While some struggling tribes may be looking for an out, Whittlesey said the impact could be limited as Indian gaming is generally weathering the recession — with some exceptions — and tribes with future expansion plans may not want to damage their relationship with the investment community.

The tribe has said in statements and reported at a meeting in March of the Native American Finance Officers Association in New Orleans that it intends to honor the financial obligation and is in negotiations to restructure the deal, according to attendees, Whittlesey said.

To help avoid similar challenges, participants in a financing can also seek a review of their documents for management contract provisions by the NIGC, which will issue a “declination letter” if none are found. Such letters are not foolproof in a legal challenge, but could hold weight in a court’s review.

The litigation began in December when Wells Fargo sought to enforce bondholder rights under the trust indenture after declaring an event of default on the bonds and accelerating bond repayment.

The taxable bonds were sold through the tribe’s EDC in January 2008, with annual maturities from 2009 to 2011 in amounts between $3 million and $4 million, and another $38.5 million due in 2012. Stifel, Nicolaus & Co. was underwriter on the bonds, which were sold in a private placement to Saybrook at a 12% interest rate. Godfrey & Kahn SC was bond counsel.

Proceeds of the bonds went to refund existing obligations of the corporation, with $16 million going to fund a loan for a failed riverboat project, the Grand Soleil Project, in Natchez, Miss., while $5 million went into a reserve. Profits from the Natchez project were supposed to repay the bonds.

The lawsuit charged that the tribal corporation violated provisions of the trust indenture by failing to provide financial documentation, failing to make daily deposits to a revenue fund from casino revenues that go to repay the bonds, and inappropriately diverting nearly $5 million from the revenue fund to cover operating expenses.

In the event of a default, the indenture allows bondholders to accelerate payment of the principal and interest on the bonds and to appoint a receiver. The trustee notified the EDC of the default on Dec. 18 and of its intent to declare the principal and interest on all bonds due immediately.

Attorneys for the EDC argued that the appointment of a receiver was not warranted and that the bond documents gave too much managerial power to bondholders. They said the contracts should be “void and unenforceable as unapproved management contracts.”

Randa agreed, writing that the trust indenture included limits on capital expenditures without bondholder approval, allowed bondholders to hire a management consultant if debt-service coverage fell below a certain threshold, and gave bondholders the ability to replace key casino leaders.

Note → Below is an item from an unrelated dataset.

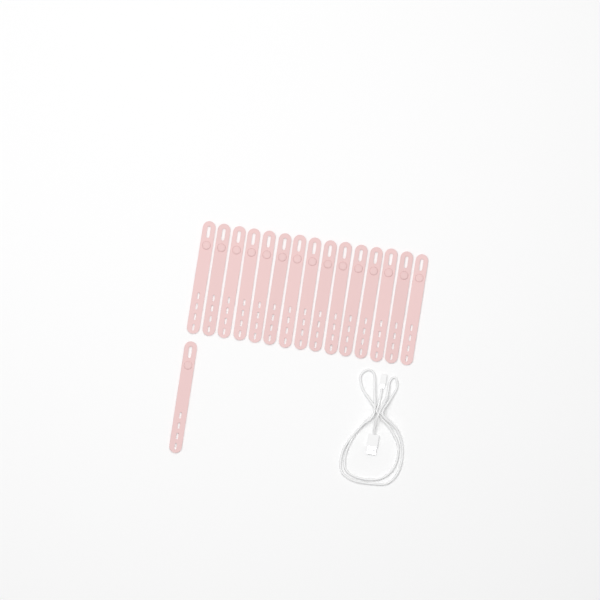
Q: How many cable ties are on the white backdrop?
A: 16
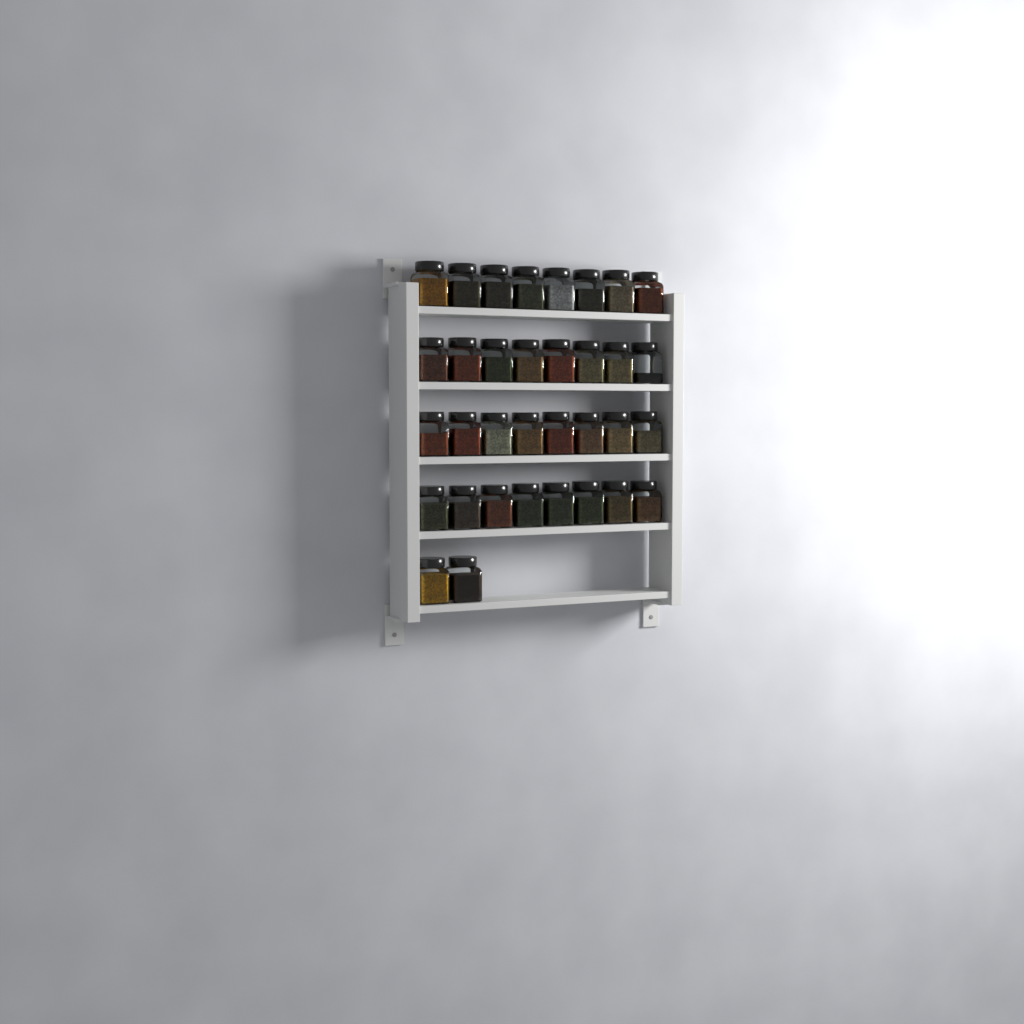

“All of these provisions give the bondholders the opportunity to exert significant control over the management operations of the casino facility,” Randa wrote. The indenture gave bondholders further rights over casino operations in the event of a default.

Well Fargo argued in its motion to vacate the decision and to amend its complaint that the primary purpose of the indenture was to secure repayment of the bonds, not to impose management terms, and that the bond issue terms should be considered separate from the trust indenture as a collateral contract. The court rejected that position, countering that the documents still are part of the overall indenture.

The offering statement warned that the tribe is a sovereign nation generally immune from legal proceedings, though it waived that immunity in connection with the bond documents. The judge’s voiding of the contracts also voided the waiver of sovereign immunity.

The EDC is a corporate entity chartered by the Lac du Flambeau band of Lake Superior Chippewa Indians based on an 86,000-acre reserve in Vilas County. The band has 3,415 members and is governed by a 12-member council. It operates a casino, hotel, and convention center.